Replying to LO22643 --

Tom, you say

({I've snipped you.}

>Specialists in areas are of great value as we see in medicine. But,
>medicine has also seen that the tendency to create sub specialties and
>sub-sub specialties grew at the expense of the general practioner. Now
>there is a reversal with a balance being achieved and a determination of
>how much micro management of medical knowledge makes sense.
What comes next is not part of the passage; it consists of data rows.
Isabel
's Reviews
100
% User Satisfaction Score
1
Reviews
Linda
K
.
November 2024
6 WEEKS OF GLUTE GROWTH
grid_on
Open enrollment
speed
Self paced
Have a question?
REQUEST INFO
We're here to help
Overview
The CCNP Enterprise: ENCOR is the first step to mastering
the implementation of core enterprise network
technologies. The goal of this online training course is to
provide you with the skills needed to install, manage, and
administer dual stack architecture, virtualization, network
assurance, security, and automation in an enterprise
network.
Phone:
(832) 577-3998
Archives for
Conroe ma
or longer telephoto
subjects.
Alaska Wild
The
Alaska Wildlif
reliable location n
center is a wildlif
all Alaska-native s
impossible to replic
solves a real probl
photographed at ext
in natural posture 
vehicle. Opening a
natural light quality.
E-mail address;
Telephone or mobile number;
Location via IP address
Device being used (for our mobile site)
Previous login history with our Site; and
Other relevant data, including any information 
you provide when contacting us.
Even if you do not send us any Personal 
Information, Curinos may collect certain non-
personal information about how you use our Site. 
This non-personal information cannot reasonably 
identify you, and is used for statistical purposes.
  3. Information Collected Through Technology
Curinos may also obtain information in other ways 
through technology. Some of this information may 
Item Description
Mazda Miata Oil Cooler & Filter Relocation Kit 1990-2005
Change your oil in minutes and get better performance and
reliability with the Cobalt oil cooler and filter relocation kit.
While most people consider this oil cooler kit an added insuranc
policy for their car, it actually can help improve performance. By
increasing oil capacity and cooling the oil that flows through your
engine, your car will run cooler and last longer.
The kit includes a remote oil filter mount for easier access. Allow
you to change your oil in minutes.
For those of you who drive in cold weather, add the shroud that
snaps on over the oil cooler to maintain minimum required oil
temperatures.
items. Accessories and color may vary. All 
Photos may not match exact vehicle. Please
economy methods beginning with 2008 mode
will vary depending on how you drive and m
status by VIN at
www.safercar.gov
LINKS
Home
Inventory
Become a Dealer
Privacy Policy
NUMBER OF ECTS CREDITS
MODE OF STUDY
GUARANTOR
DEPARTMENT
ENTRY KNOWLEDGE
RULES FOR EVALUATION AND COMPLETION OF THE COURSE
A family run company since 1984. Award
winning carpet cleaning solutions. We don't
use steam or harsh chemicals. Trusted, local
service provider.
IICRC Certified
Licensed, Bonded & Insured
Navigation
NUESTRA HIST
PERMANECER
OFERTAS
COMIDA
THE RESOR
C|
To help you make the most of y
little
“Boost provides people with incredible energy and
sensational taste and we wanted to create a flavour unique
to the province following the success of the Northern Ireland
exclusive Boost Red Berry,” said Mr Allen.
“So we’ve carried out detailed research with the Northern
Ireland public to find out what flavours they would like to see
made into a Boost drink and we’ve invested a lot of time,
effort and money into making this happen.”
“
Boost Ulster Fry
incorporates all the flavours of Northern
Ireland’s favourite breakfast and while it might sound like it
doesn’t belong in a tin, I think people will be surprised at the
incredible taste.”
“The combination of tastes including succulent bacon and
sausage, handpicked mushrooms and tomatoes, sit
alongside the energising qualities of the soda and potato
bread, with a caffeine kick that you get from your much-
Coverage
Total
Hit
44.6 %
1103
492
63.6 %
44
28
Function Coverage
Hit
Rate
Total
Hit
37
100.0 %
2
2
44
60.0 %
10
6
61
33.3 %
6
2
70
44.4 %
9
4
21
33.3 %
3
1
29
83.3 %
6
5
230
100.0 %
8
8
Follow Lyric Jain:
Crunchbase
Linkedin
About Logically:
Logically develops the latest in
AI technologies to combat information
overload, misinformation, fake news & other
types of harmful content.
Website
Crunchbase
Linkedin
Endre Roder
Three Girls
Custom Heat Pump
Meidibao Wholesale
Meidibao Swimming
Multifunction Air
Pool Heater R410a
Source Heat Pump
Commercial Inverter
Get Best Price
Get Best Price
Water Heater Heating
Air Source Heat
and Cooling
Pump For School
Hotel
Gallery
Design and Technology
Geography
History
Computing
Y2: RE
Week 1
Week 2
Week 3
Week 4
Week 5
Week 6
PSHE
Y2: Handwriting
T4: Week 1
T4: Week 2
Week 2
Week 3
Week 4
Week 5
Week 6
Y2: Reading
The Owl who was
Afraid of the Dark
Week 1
>The same, it seems, would hold for academia where a new "scholarly"
>journal is being created at the drop of a couple of new theses that need
>to be in print,

>The same has occured in industry..

I still need your help, or someone's help, in seeing how these very real
phenomena relate to "interdisciplining" the college curriculum.

How would you change, say, the freshmen year curriculum, now typically
five courses a semester--English, Physics,Math, psyc or soc, and how would
these interdisciiplinary changes minimize or eliminate the things you've
written about that you and many others don't like?

I can't yet see the connection between our emphasis on specialization
(which accounts for our societal success, in my view) and
interdisciplinearity. Is it that folks believe if you integrated phyics,
sociology, and literature into a single interdisciplinary course those
taking it would be less interested in specializing in any of the
individual disciplines? Or less able to?